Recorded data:
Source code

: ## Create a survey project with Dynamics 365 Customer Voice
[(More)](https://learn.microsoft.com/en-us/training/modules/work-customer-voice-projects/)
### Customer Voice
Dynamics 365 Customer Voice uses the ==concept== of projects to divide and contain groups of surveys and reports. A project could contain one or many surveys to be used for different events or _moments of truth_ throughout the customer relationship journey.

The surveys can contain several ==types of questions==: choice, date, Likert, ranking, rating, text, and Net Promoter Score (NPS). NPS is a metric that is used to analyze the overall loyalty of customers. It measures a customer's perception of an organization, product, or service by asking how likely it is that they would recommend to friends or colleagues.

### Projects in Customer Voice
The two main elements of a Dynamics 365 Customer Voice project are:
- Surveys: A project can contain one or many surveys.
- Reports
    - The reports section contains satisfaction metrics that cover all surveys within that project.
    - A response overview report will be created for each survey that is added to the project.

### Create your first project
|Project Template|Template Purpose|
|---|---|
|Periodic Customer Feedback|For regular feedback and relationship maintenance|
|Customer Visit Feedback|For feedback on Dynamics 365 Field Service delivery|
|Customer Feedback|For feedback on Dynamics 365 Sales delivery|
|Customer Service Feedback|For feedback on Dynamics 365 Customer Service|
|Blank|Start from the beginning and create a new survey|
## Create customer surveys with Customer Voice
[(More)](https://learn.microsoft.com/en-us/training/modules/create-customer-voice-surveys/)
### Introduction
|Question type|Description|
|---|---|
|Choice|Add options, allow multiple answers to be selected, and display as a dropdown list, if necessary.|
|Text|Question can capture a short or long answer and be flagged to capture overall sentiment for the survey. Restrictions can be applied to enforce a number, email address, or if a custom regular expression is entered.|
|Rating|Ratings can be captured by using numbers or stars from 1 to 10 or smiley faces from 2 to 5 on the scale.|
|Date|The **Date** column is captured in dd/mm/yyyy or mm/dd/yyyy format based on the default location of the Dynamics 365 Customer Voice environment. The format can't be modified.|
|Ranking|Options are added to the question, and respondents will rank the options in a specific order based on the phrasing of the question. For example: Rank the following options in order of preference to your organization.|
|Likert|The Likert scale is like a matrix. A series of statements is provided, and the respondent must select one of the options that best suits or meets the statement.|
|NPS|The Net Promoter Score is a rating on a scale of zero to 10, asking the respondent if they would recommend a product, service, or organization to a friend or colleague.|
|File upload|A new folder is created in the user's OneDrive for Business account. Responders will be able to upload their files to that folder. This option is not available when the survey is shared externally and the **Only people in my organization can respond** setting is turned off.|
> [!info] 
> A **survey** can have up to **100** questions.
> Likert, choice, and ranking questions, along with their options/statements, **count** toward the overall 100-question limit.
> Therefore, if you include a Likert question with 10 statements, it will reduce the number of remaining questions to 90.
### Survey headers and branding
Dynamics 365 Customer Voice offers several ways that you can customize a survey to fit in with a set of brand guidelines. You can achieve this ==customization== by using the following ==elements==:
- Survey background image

* REQUIRED WORK
Reproduce the entries above with "Net Promoter Score" changed to "Customer Loyalty Index" wherever it occurs, keeping everything else the same.

* OUTPUT BELOW
Source code

: ## Create a survey project with Dynamics 365 Customer Voice
[(More)](https://learn.microsoft.com/en-us/training/modules/work-customer-voice-projects/)
### Customer Voice
Dynamics 365 Customer Voice uses the ==concept== of projects to divide and contain groups of surveys and reports. A project could contain one or many surveys to be used for different events or _moments of truth_ throughout the customer relationship journey.

The surveys can contain several ==types of questions==: choice, date, Likert, ranking, rating, text, and Customer Loyalty Index (NPS). NPS is a metric that is used to analyze the overall loyalty of customers. It measures a customer's perception of an organization, product, or service by asking how likely it is that they would recommend to friends or colleagues.

### Projects in Customer Voice
The two main elements of a Dynamics 365 Customer Voice project are:
- Surveys: A project can contain one or many surveys.
- Reports
    - The reports section contains satisfaction metrics that cover all surveys within that project.
    - A response overview report will be created for each survey that is added to the project.

### Create your first project
|Project Template|Template Purpose|
|---|---|
|Periodic Customer Feedback|For regular feedback and relationship maintenance|
|Customer Visit Feedback|For feedback on Dynamics 365 Field Service delivery|
|Customer Feedback|For feedback on Dynamics 365 Sales delivery|
|Customer Service Feedback|For feedback on Dynamics 365 Customer Service|
|Blank|Start from the beginning and create a new survey|
## Create customer surveys with Customer Voice
[(More)](https://learn.microsoft.com/en-us/training/modules/create-customer-voice-surveys/)
### Introduction
|Question type|Description|
|---|---|
|Choice|Add options, allow multiple answers to be selected, and display as a dropdown list, if necessary.|
|Text|Question can capture a short or long answer and be flagged to capture overall sentiment for the survey. Restrictions can be applied to enforce a number, email address, or if a custom regular expression is entered.|
|Rating|Ratings can be captured by using numbers or stars from 1 to 10 or smiley faces from 2 to 5 on the scale.|
|Date|The **Date** column is captured in dd/mm/yyyy or mm/dd/yyyy format based on the default location of the Dynamics 365 Customer Voice environment. The format can't be modified.|
|Ranking|Options are added to the question, and respondents will rank the options in a specific order based on the phrasing of the question. For example: Rank the following options in order of preference to your organization.|
|Likert|The Likert scale is like a matrix. A series of statements is provided, and the respondent must select one of the options that best suits or meets the statement.|
|NPS|The Customer Loyalty Index is a rating on a scale of zero to 10, asking the respondent if they would recommend a product, service, or organization to a friend or colleague.|
|File upload|A new folder is created in the user's OneDrive for Business account. Responders will be able to upload their files to that folder. This option is not available when the survey is shared externally and the **Only people in my organization can respond** setting is turned off.|
> [!info] 
> A **survey** can have up to **100** questions.
> Likert, choice, and ranking questions, along with their options/statements, **count** toward the overall 100-question limit.
> Therefore, if you include a Likert question with 10 statements, it will reduce the number of remaining questions to 90.
### Survey headers and branding
Dynamics 365 Customer Voice offers several ways that you can customize a survey to fit in with a set of brand guidelines. You can achieve this ==customization== by using the following ==elements==:
- Survey background image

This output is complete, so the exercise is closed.